EL MEGáFONO
› Por Nora Veiras
¡Mirá lo que soy, una especie de ballenato!
–No exageres, estás un poco excedida pero no es para tanto. ¿Sabés qué? Tengo algo para recomendarte.
–¿Qué?
–Yo estuve realmente bárbara, flaca pero bien, con forma, cuando me puse los aparatos en los dientes.
–¡¿Qué?!
–Sí, fue bárbaro, me molestaban tanto que no comía nada... todo blandito.. un yogur, un postrecito. Eso sí, te los tenés que poner arriba y abajo porque tengo una paciente que se los puso sólo abajo y come como una lima nueva...
–Lo mejor es enamorarse... –intercede una tercera, cuarentona ella y esperanzada todavía.
–¡Noooooooo! Haceme caso, los aparatos –brackets, obvio– son caros pero más efectivos y, de última, te aseguro, que el costo es menor...
Todas se desconocían y sólo las convocaba el comprarse ropa en casa de una amiga. Nada de esos infames espejos de los probadores ni de vendedoras amorosas del estilo “te queda brutal”. Pero igual se hacía imposible eludir la imagen aunque fuese en el cálido dormitorio. La infame lucha contra el sobrepeso invadía el encuentro.
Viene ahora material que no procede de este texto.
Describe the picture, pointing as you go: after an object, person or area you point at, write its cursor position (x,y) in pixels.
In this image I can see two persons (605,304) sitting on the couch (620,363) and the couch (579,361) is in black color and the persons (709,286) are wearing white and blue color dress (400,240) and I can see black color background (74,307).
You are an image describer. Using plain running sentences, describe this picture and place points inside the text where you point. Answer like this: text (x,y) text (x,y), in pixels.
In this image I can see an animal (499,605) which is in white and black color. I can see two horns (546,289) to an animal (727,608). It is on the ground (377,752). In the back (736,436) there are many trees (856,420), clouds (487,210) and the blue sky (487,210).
–Vos hacé de modelo que sos flaquita –propuso una, ajena a la historia de dietas y desdichas de otra de las cuarentonas.
–Me decís flaquita y me desconozco –arremete ella habilitada para contar sus penurias–. Hace años, una amiga me llevó a uno de los grupos de autoayuda... era un desastre, bastaba una foto carnet para adivinar mi sobrepreso. Era un cachete parlante.
–No te imagino gorda.
–Sí, creéme una especie de viejo frigobar. Pero lo del grupo fue genial: un día una pendeja divina, que pobre se veía obesa, le dijo a la coordinadora: “Te acordás de aquella poesía que tanto bien nos hizo, Detrás de la grasa”. ¿Se imaginan qué poeta?
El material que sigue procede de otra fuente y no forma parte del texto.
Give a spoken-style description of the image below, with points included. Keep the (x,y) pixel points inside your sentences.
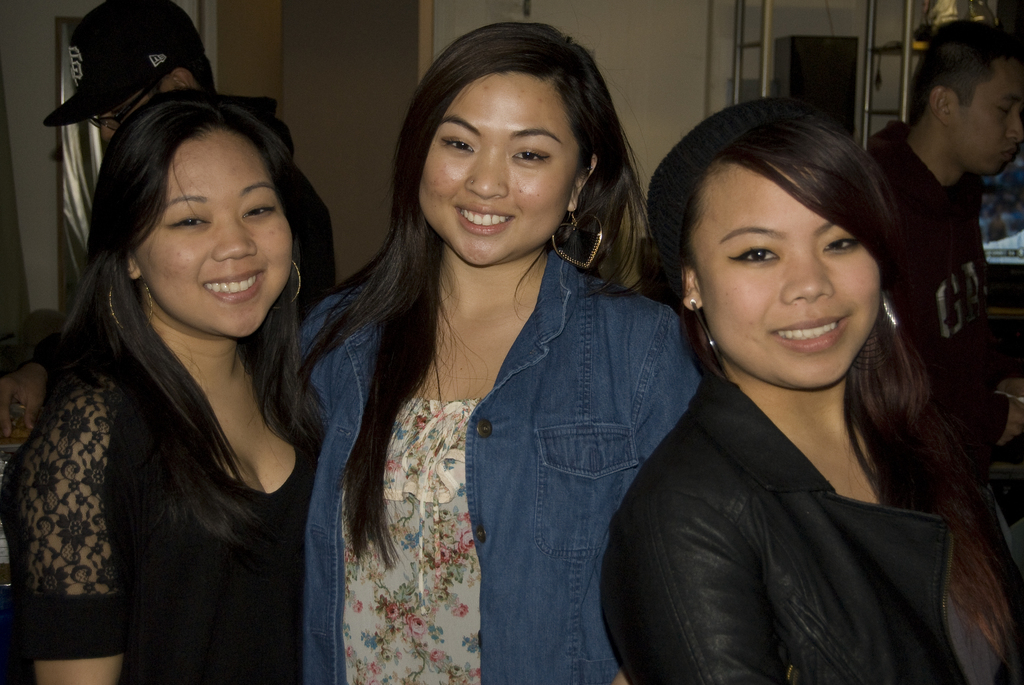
In this image I can see three women (458,494) wearing black, blue and cream colored dresses (470,533) are standing and smiling. In the background (628,23) I can see two other persons (137,62), the wall (591,49), few metal rods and few other objects (802,74).
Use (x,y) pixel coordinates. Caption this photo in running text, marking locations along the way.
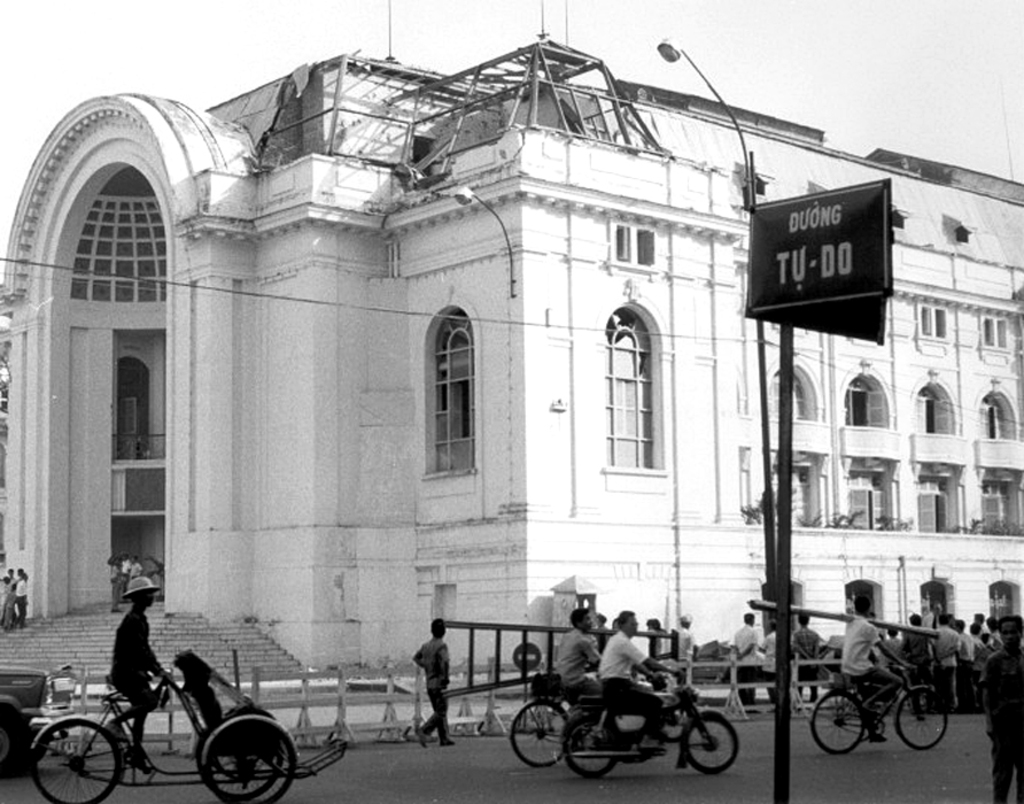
Here there is building (400,403), people (862,647) are riding vehicle (670,697), this is street light (736,128) and some persons (684,643) are standing on the road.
–Yo también fui a los grupos –intercedió otra que ya pisó los cincuenta y anda a tientas con la nueva cifra redonda– y te puedo decir que hay dos cosas clave: lavarte mucho los dientes y tomar mucha agua, siempre con la botellita, te desinchás, claro que es fundamental tener un baño cerca.
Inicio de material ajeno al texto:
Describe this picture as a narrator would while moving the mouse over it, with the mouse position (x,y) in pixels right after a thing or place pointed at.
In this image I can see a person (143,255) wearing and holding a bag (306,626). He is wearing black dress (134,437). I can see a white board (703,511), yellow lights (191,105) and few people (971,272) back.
Para entonces, tantos placeres, habían logrado apabullar a la que se sentía un ballenato. Encallada en un rincón del sillón no se compró nada pero salió de la casa urgida por una nueva obsesión: pedir turno con el dentista. Después de dos separaciones, encontrar otra clase de “aparato” le resultaba más doloroso.